CORNISH TORBOCK and his elder brother Dick (Commander RN retired) spent most of their long lives in the battlemented and mullioned Victorian house near Penrith in which they had been brought up; neither married. Cornish, chivalrous and extrovert, devoted much of his inheritance to forwarding his chosen good causes, reserving enough to enjoy his chief pleasures in life, which were gardening, social life, music, collecting, watercolours, shooting with friends over his grouse moor and flower arranging.
Cornish was educated at Eton (where he was the first boy to be allowed leave to attend Chelsea Flower Show) and New College, Oxford, later qualifying as a chartered accountant. As Captain RA during the Second World War, he was ordered to arrange the deportation of a group of White Russians: knowing that in Russia they would face certain death, he played for time by repeatedly bodging the forms, eg, under 'Racial Origin' entering 'Neo-Georgian', until the order was rescinded some weeks later.
Cornish Torbock worked tirelessly for the causes of his choice. Chief among these was the National Art Collections Fund, which he had joined at the age of 15 while still an Eton. He was the NACF Area Representative for Cumberland and Westmorland for 50 years; he was also a Governor (and benefactor) of Abbot Hall Art Gallery, Kendal, an energetic worker for the Red Cross in Westmorland, and a member of the Carlisle Diocesan Board of Finance. He was never timid about fund-raising, and had a powerfully idiosyncratic voice; few could resist what one of his friends called 'Cornish's trombone entry'.
Gardening was Torbock's greatest passion. He generously shared his skills as plantsman and designer, and kept a special bed in his garden for plants to give to friends. Highly gregarious, he belonged to societies as various as the International Dendrology Society, the Handel Opera Society and the Georgian Group.
From the 1930s, Cornish Torbock collected English watercolours.

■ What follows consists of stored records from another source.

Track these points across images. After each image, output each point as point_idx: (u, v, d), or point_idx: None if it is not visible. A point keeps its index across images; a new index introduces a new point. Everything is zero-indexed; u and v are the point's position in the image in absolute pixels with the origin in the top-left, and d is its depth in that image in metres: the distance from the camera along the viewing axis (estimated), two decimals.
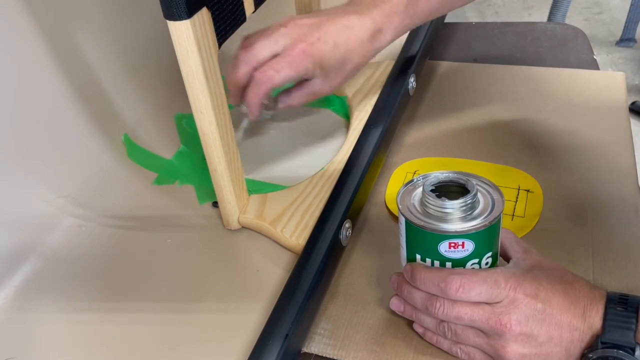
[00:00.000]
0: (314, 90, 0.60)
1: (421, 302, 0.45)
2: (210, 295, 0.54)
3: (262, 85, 0.55)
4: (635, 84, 1.96)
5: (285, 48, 0.55)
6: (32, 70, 0.61)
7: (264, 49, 0.56)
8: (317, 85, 0.59)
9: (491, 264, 0.45)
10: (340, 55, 0.57)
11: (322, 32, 0.56)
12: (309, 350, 0.49)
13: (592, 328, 0.41)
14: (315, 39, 0.55)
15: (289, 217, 0.58)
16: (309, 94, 0.60)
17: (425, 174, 0.46)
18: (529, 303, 0.41)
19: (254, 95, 0.56)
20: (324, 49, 0.56)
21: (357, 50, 0.58)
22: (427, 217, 0.43)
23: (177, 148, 0.71)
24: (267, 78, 0.55)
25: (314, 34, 0.56)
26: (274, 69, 0.55)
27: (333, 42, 0.56)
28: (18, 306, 0.54)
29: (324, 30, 0.56)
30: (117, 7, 0.70)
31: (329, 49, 0.56)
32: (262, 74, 0.55)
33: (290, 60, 0.55)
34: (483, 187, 0.45)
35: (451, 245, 0.43)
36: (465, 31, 0.92)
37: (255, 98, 0.57)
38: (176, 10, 0.44)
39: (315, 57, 0.56)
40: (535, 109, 0.73)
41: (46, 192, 0.62)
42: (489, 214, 0.43)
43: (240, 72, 0.56)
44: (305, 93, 0.60)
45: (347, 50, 0.57)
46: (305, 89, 0.60)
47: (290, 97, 0.61)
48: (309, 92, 0.60)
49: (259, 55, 0.56)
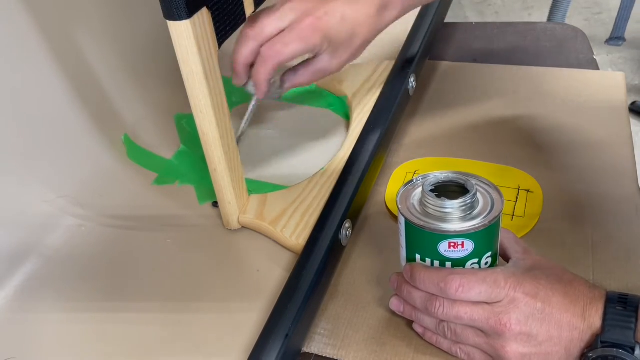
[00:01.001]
0: (321, 67, 0.58)
1: (421, 302, 0.45)
2: (210, 295, 0.54)
3: (270, 61, 0.54)
4: (635, 84, 1.95)
5: (293, 23, 0.54)
6: (32, 71, 0.61)
7: (271, 24, 0.54)
8: (324, 62, 0.57)
9: (491, 263, 0.45)
10: (348, 29, 0.56)
11: (329, 6, 0.55)
12: (309, 350, 0.49)
13: (591, 327, 0.41)
14: (323, 13, 0.54)
15: (289, 217, 0.58)
16: (317, 71, 0.58)
17: (424, 174, 0.46)
18: (528, 302, 0.41)
19: (262, 72, 0.55)
20: (332, 23, 0.55)
21: (365, 24, 0.57)
22: (427, 217, 0.43)
23: (177, 148, 0.71)
24: (275, 53, 0.53)
25: (321, 8, 0.54)
26: (283, 43, 0.53)
27: (340, 15, 0.55)
28: (18, 306, 0.54)
29: (331, 4, 0.55)
30: (117, 8, 0.70)
31: (336, 23, 0.55)
32: (269, 49, 0.54)
33: (298, 33, 0.53)
34: (482, 187, 0.45)
35: (451, 245, 0.43)
36: (465, 31, 0.92)
37: (263, 75, 0.55)
38: (176, 10, 0.44)
39: (323, 31, 0.54)
40: (535, 109, 0.73)
41: (46, 192, 0.62)
42: (488, 213, 0.43)
43: (247, 49, 0.54)
44: (312, 70, 0.58)
45: (355, 24, 0.56)
46: (312, 66, 0.58)
47: (297, 75, 0.59)
48: (316, 69, 0.58)
49: (266, 30, 0.54)
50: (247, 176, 0.60)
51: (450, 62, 0.84)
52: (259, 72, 0.55)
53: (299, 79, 0.59)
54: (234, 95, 0.80)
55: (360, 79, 0.76)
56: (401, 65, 0.73)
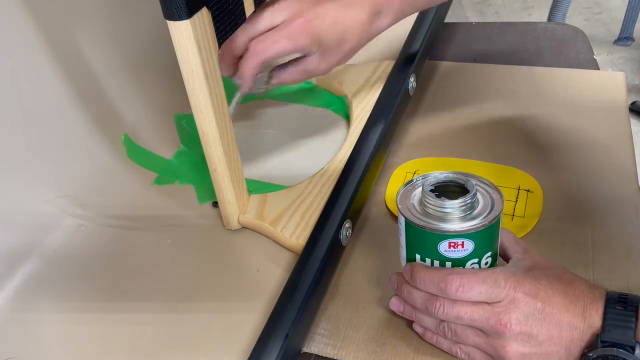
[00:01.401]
0: (309, 68, 0.58)
1: (421, 302, 0.45)
2: (210, 295, 0.54)
3: (257, 56, 0.54)
4: (635, 84, 1.95)
5: (284, 21, 0.55)
6: (32, 71, 0.61)
7: (263, 20, 0.55)
8: (313, 63, 0.58)
9: (491, 263, 0.45)
10: (338, 33, 0.56)
11: (321, 9, 0.55)
12: (309, 350, 0.49)
13: (592, 327, 0.41)
14: (314, 16, 0.55)
15: (289, 217, 0.58)
16: (304, 71, 0.59)
17: (424, 174, 0.46)
18: (528, 302, 0.41)
19: (248, 66, 0.55)
20: (322, 26, 0.55)
21: (355, 30, 0.57)
22: (427, 217, 0.43)
23: (177, 148, 0.71)
24: (263, 49, 0.54)
25: (313, 10, 0.55)
26: (272, 40, 0.54)
27: (332, 19, 0.56)
28: (18, 306, 0.54)
29: (323, 7, 0.56)
30: (117, 8, 0.70)
31: (327, 26, 0.55)
32: (258, 44, 0.54)
33: (288, 33, 0.54)
34: (482, 187, 0.45)
35: (451, 244, 0.43)
36: (465, 31, 0.92)
37: (249, 69, 0.55)
38: (176, 10, 0.44)
39: (312, 34, 0.55)
40: (535, 109, 0.73)
41: (46, 192, 0.62)
42: (488, 213, 0.43)
43: (237, 41, 0.55)
44: (300, 70, 0.59)
45: (345, 29, 0.56)
46: (300, 65, 0.58)
47: (285, 73, 0.59)
48: (304, 69, 0.58)
49: (257, 25, 0.55)
50: (247, 176, 0.60)
51: (450, 62, 0.84)
52: (245, 65, 0.55)
53: (287, 76, 0.59)
54: (234, 95, 0.80)
55: (360, 79, 0.76)
56: (401, 65, 0.73)
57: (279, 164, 0.69)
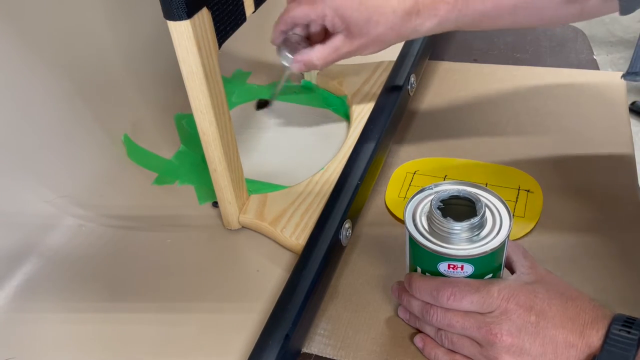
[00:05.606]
0: (335, 46, 0.60)
1: (418, 310, 0.46)
2: (210, 295, 0.54)
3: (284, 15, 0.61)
4: (635, 84, 1.95)
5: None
6: (32, 71, 0.61)
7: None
8: (339, 41, 0.60)
9: None
10: (365, 14, 0.57)
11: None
12: (309, 351, 0.49)
13: (590, 347, 0.40)
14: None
15: (289, 217, 0.58)
16: (332, 48, 0.60)
17: (437, 183, 0.46)
18: (521, 314, 0.41)
19: (277, 23, 0.62)
20: (348, 3, 0.57)
21: (386, 17, 0.57)
22: (431, 235, 0.43)
23: (177, 148, 0.71)
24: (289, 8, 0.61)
25: None
26: (298, 2, 0.60)
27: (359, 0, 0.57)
28: (18, 306, 0.54)
29: None
30: (117, 7, 0.70)
31: (353, 3, 0.57)
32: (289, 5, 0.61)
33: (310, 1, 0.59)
34: (492, 205, 0.44)
35: (450, 266, 0.43)
36: (465, 31, 0.92)
37: (277, 26, 0.62)
38: (176, 10, 0.44)
39: (334, 6, 0.57)
40: (535, 109, 0.73)
41: (46, 192, 0.62)
42: (493, 238, 0.42)
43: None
44: (327, 47, 0.60)
45: (375, 11, 0.57)
46: (327, 43, 0.60)
47: (314, 50, 0.61)
48: (331, 46, 0.60)
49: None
50: (247, 176, 0.60)
51: (450, 62, 0.84)
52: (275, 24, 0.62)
53: (315, 53, 0.61)
54: (234, 95, 0.80)
55: (360, 79, 0.76)
56: (401, 65, 0.73)
57: (279, 164, 0.69)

Since he could not afford the works of the greatest masters, he resolved to pursue good examples by obscure artists, jubilantly rescuing such nonentities (his word) as Tobias Smith of Southampton or John Anderson of Dudley from oblivion.
Trees and Lake District scenes dominated his eventually large collection, housed in the old billiard room, which also accommodated the fading colours and scents of innumerable hanging bunches of dried flowers (for charity sales).